Infinitely Losing My Edge
Yeah, I'm losing my edge.
I'm losing my edge.
The kids are coming up from behind.
I'm losing my edge.
I'm losing my edge to the kids from Argentina and from Manchester.
But I was there.
I was there in 1978.
I was there at the first Visage show in London.
I'm losing my edge.
I'm losing my edge to the kids whose footsteps I hear when they get on the decks.
I'm losing my edge to the internet seekers who can tell me every member of every good group from 1966 to 1977.
I'm losing my edge.
To all the kids in Johannesburg and Johannesburg.
I'm losing my edge to the art-school Delhi kids in little jackets and borrowed nostalgia for the unremembered nineties.
I'm losing my edge.
I'm losing my edge.
I can hear the footsteps every night on the decks.
But I was there.
I was there in 1975 at the first Throbbing Gristle practice in a loft in London.

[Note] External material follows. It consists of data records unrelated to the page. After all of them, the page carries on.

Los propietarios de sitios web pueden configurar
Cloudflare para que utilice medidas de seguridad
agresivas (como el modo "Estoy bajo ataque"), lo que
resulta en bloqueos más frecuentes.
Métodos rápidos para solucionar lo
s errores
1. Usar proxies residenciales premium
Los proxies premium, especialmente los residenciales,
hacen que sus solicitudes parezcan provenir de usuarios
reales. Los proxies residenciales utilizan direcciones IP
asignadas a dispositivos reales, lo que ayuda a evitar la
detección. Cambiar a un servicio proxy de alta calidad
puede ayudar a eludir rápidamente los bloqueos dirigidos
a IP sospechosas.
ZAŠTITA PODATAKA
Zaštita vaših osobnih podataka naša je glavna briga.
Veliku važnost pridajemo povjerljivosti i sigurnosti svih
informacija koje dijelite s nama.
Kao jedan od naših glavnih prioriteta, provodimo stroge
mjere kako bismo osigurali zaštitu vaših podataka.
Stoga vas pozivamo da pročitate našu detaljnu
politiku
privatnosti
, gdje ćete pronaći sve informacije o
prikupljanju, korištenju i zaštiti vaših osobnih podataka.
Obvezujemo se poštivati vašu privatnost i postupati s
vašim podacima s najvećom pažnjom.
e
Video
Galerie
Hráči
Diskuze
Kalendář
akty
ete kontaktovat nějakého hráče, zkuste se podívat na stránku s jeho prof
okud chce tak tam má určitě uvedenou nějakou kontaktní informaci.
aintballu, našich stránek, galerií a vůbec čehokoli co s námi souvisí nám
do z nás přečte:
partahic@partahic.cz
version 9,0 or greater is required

I was working on the arpeggiator sounds with much patience.
I was there when Donald Fagen started up his first band.
I told him, "Don't do it that way. You'll never make a dime."
I was there.
I was the first guy playing Von Mondo to the electroclash kids.
I played it at Cafe Wha.
Everybody thought I was crazy.
We all know.
I was there.
I was there.
I've never been wrong.
But I'm losing my edge to better-looking people with better ideas and more talent.
And they're actually really, really nice.
I'm losing my edge.
I heard you have a compilation of every good song ever done by anybody.
Every great song by Soft Machine. All the underground hits.
All Joyce Sims tracks. I heard you have a vinyl of every The Mojo Men record on German import.
I heard that you have a white label of every seminal punk hit - 1985, '86, '87.
I heard that you have a CD compilation of every good '60s cut and another box set from the '70s.
I hear you're buying an arpeggiator and a chamberlin and are throwing your macbook out the window because you want to make something real. You want to make a Duran Duran record.
I hear that you and your band have sold your clarinet and bought a guitar.
I hear that you and your band have sold your guitar and bought a clarinet.
I hear everybody that you know is more relevant than everybody that I know.
But have you seen my records?
Erykah Badu,
Terror Squad Feat. Camron,
Yazoo,
Lalo Schifrin,
Technova,
The Chocolate Watch Band,
The Moleskins,
Talk Talk,
Bronski Beat,
The Doobie Brothers,
Ronnie Foster,
Pussy Galore,
De La Soul & Jungle Brothers,
Section 25,
Marc Romboy vs. Booka Shade,
Yaz,
Bobby Womack,
Fifty Foot Hose,
Maurizio,
Model 500,
Bootsy's Rubber Band,
Fugazi,
Scientists,
Chris & Cosey,
Country Joe & The Fish,
Organ,
The Techniques,
Gang of Four,
Drexciya,
L. Decosne,
Scrapy,
Lou Reed & Metallica,
Funky Four + One,
Wire,
Absolute Body Control,
The Fall,
The Martian,
The Grass Roots,
Sonny Sharrock,
The Barracudas,
The Leaves,
Erasure,
Electric Light Orchestra,
Pole,
Wighnomy Brothers & Robag Wruhme,
Dennis Brown,
Jeru the Damaja,
The Durutti Column,
Outsiders,
The Jesus and Mary Chain,
The Slits,
Icehouse,
Kauko Röyhkä ja Narttu,
The Blackbyrds,
Traffic Nightmare,
Half Japanese,
Crispian St. Peters,
London Community Gospel Choir,
The Motions,
Sandy B,
B.T. Express,
Jacques Brel,
Motorama, Motorama, Motorama, Motorama.
You don't know what you really want.
You don't know what you really want.
You don't know what you really want.
You don't know what you really want.
You don't know what you really want.
You don't know what you really want.
You don't know what you really want.
You don't know what you really want.
You don't know what you really want.
You don't know what you really want.
You don't know what you really want.
You don't know what you really want.
You don't know what you really want.
You don't know what you really want.
You don't know what you really want.